Lee sits with childhood friend Truman Capote, as he signs copies of his book In Cold Blood in 1966 |
However, she remained vocal on social issues famously writing a letter to a county school board in Virginia that tried to remove all copies of To Kill a Mockingbird after deeming it "immoral." The letter read: "Surely it is plain to the simplest intelligence that “To Kill a Mockingbird” spells out in words of seldom more than two syllables a code of honor and conduct, Christian in its ethic, that is the heritage of all Southerners."
In the envelope, she enclosed "a small contribution to the Beadle Bumble Fund that I hope will be used to enroll the Hanover County School Board in any first grade of its choice."
In the same year, Lee was appointed to the National Council on the Arts by President Lyndon B Johnson.
1984
Capote died aged 59.
1999
To Kill a Mockingbird is voted the best novel of the 20th century by the Library Journal.
2006
Lee's writing appears in the spotlight again after her open letter is published in Oprah Winfrey's O magazine.

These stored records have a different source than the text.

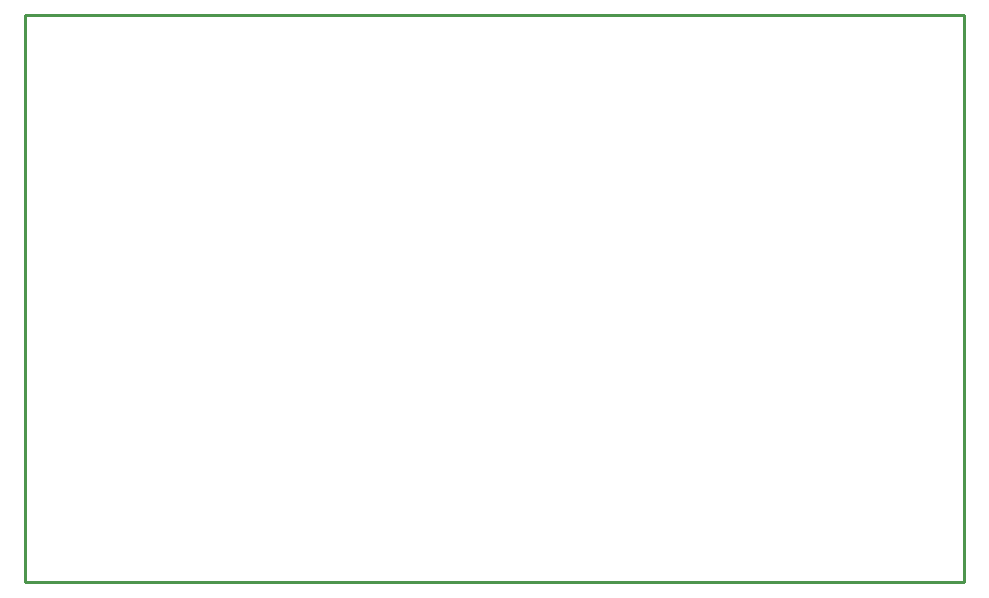
<source format=gko>
G04*
G04 #@! TF.GenerationSoftware,Altium Limited,Altium Designer,20.2.6 (244)*
G04*
G04 Layer_Color=16711935*
%FSLAX25Y25*%
%MOIN*%
G70*
G04*
G04 #@! TF.SameCoordinates,EFAE668D-727F-4ECC-B3F7-511A600DF1C5*
G04*
G04*
G04 #@! TF.FilePolarity,Positive*
G04*
G01*
G75*
%ADD14C,0.01000*%
D14*
X-0Y188976D02*
X0Y0D01*
X312992D02*
Y188976D01*
X-0Y188976D02*
X312992Y188976D01*
X0Y0D02*
X312992D01*
M02*

</source>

Her opinions on the value of books over technology resonated with readers: "[In] an abundant society where people have laptops, iPods, and minds like empty rooms, I still plod along with books. Instant information is not for me: I still prefer to search library stacks because when I work to learn something, I remember it.

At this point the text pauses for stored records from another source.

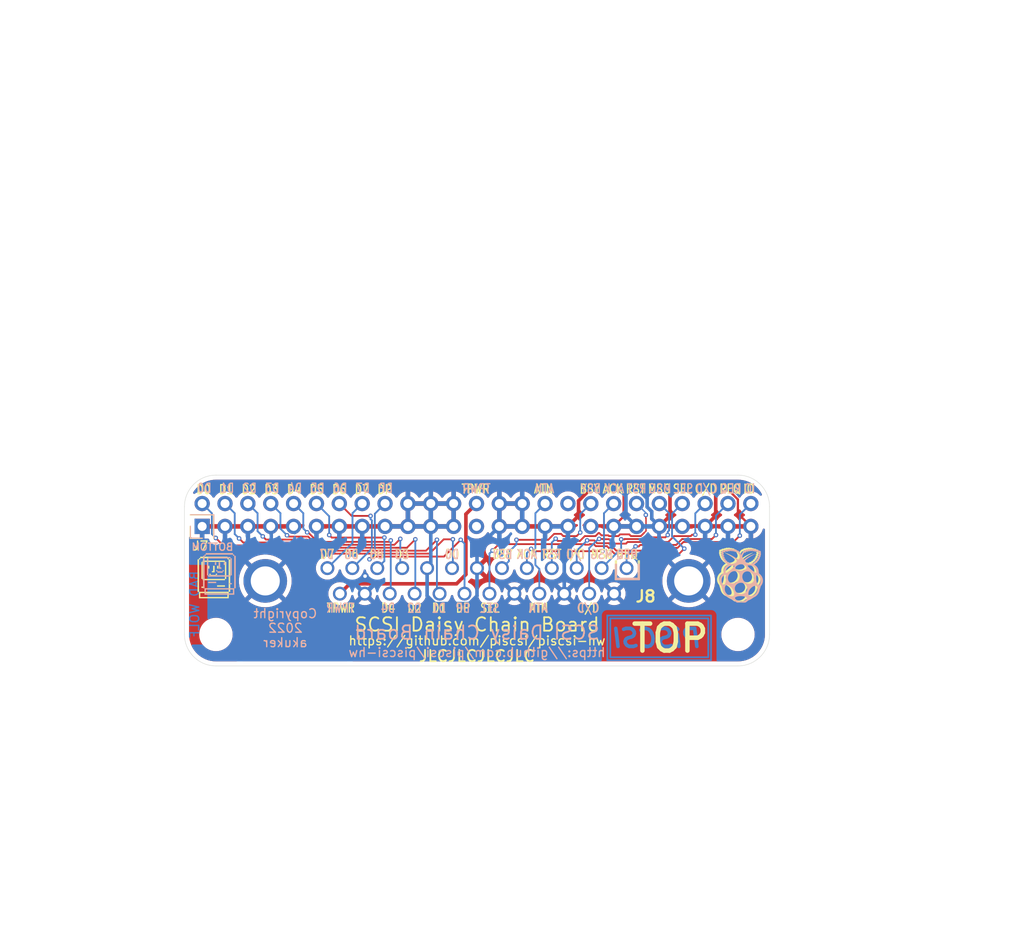
<source format=kicad_pcb>
(kicad_pcb (version 20211014) (generator pcbnew)

  (general
    (thickness 1.6)
  )

  (paper "A4")
  (layers
    (0 "F.Cu" signal "Top")
    (31 "B.Cu" signal "Bottom")
    (32 "B.Adhes" user "B.Adhesive")
    (33 "F.Adhes" user "F.Adhesive")
    (34 "B.Paste" user)
    (35 "F.Paste" user)
    (36 "B.SilkS" user "B.Silkscreen")
    (37 "F.SilkS" user "F.Silkscreen")
    (38 "B.Mask" user)
    (39 "F.Mask" user)
    (40 "Dwgs.User" user "User.Drawings")
    (41 "Cmts.User" user "User.Comments")
    (42 "Eco1.User" user "User.Eco1")
    (43 "Eco2.User" user "User.Eco2")
    (44 "Edge.Cuts" user)
    (45 "Margin" user)
    (46 "B.CrtYd" user "B.Courtyard")
    (47 "F.CrtYd" user "F.Courtyard")
    (48 "B.Fab" user)
    (49 "F.Fab" user)
  )

  (setup
    (pad_to_mask_clearance 0.05)
    (aux_axis_origin 94.2 52.8)
    (pcbplotparams
      (layerselection 0x00010fc_ffffffff)
      (disableapertmacros false)
      (usegerberextensions true)
      (usegerberattributes false)
      (usegerberadvancedattributes false)
      (creategerberjobfile false)
      (svguseinch false)
      (svgprecision 6)
      (excludeedgelayer true)
      (plotframeref false)
      (viasonmask false)
      (mode 1)
      (useauxorigin false)
      (hpglpennumber 1)
      (hpglpenspeed 20)
      (hpglpendiameter 15.000000)
      (dxfpolygonmode true)
      (dxfimperialunits true)
      (dxfusepcbnewfont true)
      (psnegative false)
      (psa4output false)
      (plotreference true)
      (plotvalue false)
      (plotinvisibletext false)
      (sketchpadsonfab false)
      (subtractmaskfromsilk true)
      (outputformat 1)
      (mirror false)
      (drillshape 0)
      (scaleselection 1)
      (outputdirectory "gerbers/")
    )
  )

  (net 0 "")
  (net 1 "GND")
  (net 2 "C-REQ")
  (net 3 "C-MSG")
  (net 4 "C-BSY")
  (net 5 "C-SEL")
  (net 6 "C-RST")
  (net 7 "C-ACK")
  (net 8 "C-ATN")
  (net 9 "C-DP")
  (net 10 "C-D0")
  (net 11 "C-D1")
  (net 12 "C-D2")
  (net 13 "C-D3")
  (net 14 "C-D4")
  (net 15 "C-D5")
  (net 16 "C-D6")
  (net 17 "C-D7")
  (net 18 "C-I_O")
  (net 19 "C-C_D")
  (net 20 "TERMPOW")
  (net 21 "unconnected-(J7-Pad34)")
  (net 22 "unconnected-(J7-Pad25)")

  (footprint "SamacSys_Parts:Modified_PinHeader_2x25_P2.54mm_Vertical" (layer "F.Cu") (at 176.4665 82.9945 90))

  (footprint "MountingHole:MountingHole_2.7mm" (layer "F.Cu") (at 178 95))

  (footprint "MountingHole:MountingHole_2.7mm" (layer "F.Cu") (at 236 95))

  (footprint "SamacSys_Parts:mac_happy_small" (layer "F.Cu") (at 177.8 88.646))

  (footprint "SamacSys_Parts:pi_logo" (layer "F.Cu") (at 236.093 88.392))

  (footprint "SamacSys_Parts:pi_logo" (layer "B.Cu") (at 236.347 88.519 180))

  (footprint "SamacSys_Parts:mac_happy_small" (layer "B.Cu") (at 178.345364 88.246909 180))

  (footprint "SamacSys_Parts:L717SDB25PA4CH4F" (layer "B.Cu") (at 223.62 87.63 180))

  (gr_rect (start 181 92.9) (end 192.52 97.86) (layer "F.Cu") (width 0.2) (fill none) (tstamp 3f5711a9-6942-47d5-a776-bcde1cb23334))
  (gr_rect (start 181.305 93.21) (end 192.195 97.53) (layer "F.Cu") (width 0.2) (fill none) (tstamp cafac398-fa5d-421c-a165-c22160b2656a))
  (gr_rect (start 221.805 97.53) (end 232.695 93.21) (layer "B.Cu") (width 0.2) (fill none) (tstamp 2ab16679-030c-4500-9313-4ba67d431f36))
  (gr_rect (start 221.48 97.86) (end 233 92.9) (layer "B.Cu") (width 0.2) (fill none) (tstamp 88d4abda-6003-471e-b0b2-3b6a3a400a1d))
  (gr_line (start 222.377 87.1855) (end 222.377 88.9) (layer "B.SilkS") (width 0.12) (tstamp 00000000-0000-0000-0000-00005f3dd998))
  (gr_line (start 222.377 88.9) (end 225.044 88.9) (layer "B.SilkS") (width 0.12) (tstamp 00000000-0000-0000-0000-00005f3dd999))
  (gr_line (start 222.504 87.1855) (end 222.504 88.773) (layer "B.SilkS") (width 0.12) (tstamp 00000000-0000-0000-0000-00005f3dd99b))
  (gr_line (start 222.504 88.773) (end 224.917 88.773) (layer "B.SilkS") (width 0.12) (tstamp 00000000-0000-0000-0000-00005f3dd99d))
  (gr_line (start 222.377 88.9) (end 225.044 88.9) (layer "B.SilkS") (width 0.12) (tstamp 00000000-0000-0000-0000-00005f3e861f))
  (gr_line (start 225.044 88.9) (end 225.044 87.1855) (layer "B.SilkS") (width 0.12) (tstamp 00000000-0000-0000-0000-00005f3e8620))
  (gr_line (start 222.504 88.773) (end 224.917 88.773) (layer "B.SilkS") (width 0.12) (tstamp 00000000-0000-0000-0000-00005f3e8621))
  (gr_line (start 224.917 88.773) (end 224.917 87.1855) (layer "B.SilkS") (width 0.12) (tstamp 00000000-0000-0000-0000-00005f3e8622))
  (gr_line (start 222.377 88.9) (end 222.377 86.8) (layer "F.SilkS") (width 0.12) (tstamp 00000000-0000-0000-0000-00005f3dd98e))
  (gr_line (start 225.044 86.8) (end 225.044 88.9) (layer "F.SilkS") (width 0.12) (tstamp 14769dc5-8525-4984-8b15-a734ee247efa))
  (gr_line (start
... [370912 chars truncated]
</source>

"And Oprah, can you imagine curling up in bed to read a computer? Weeping for Anna Karenina and being terrified by Hannibal Lecter, entering the heart of darkness with Mistah Kurtz, having Holden Caulfield ring you up - some things should happen on soft pages, not cold metal."
2007
In May, Lee is inducted into the Academy of Arts and Letters. Later, in November, George W Bush presented Lee with the Presidential Medal of Freedom - a rare public appearance from her. Weeks later, Lee suffered a stroke which left her wheelchair-bound, absent-minded and largely deaf and blind. She sold the Upper East side apartment in which she had been living, largely anonymously, for decades and moved back to Monroeville, into an assisted-living facility. Her older sister Alice, then 95 and still practising law, helped her cope with her fame after she returned to her hometown.
2013
Lee recovered from her illness, filed a lawsuit to regain the copyright to To Kill a Mockingbird from a son-in-law of her former literary agent, claiming the man "engaged in a scheme to dupe" her out of the rights to her book when hearing and eyesight were in decline. A settlement was reached in September.
2014
Alice Lee died in November, aged 103.
2015
Lee published a second novel in July, Go Set a Watchman. Lee described the book not as "a sequel" but as "the parent" to her immortal classic To Kill a Mockingbird.
2016
Harper Lee died on February 18, 2016, aged 89.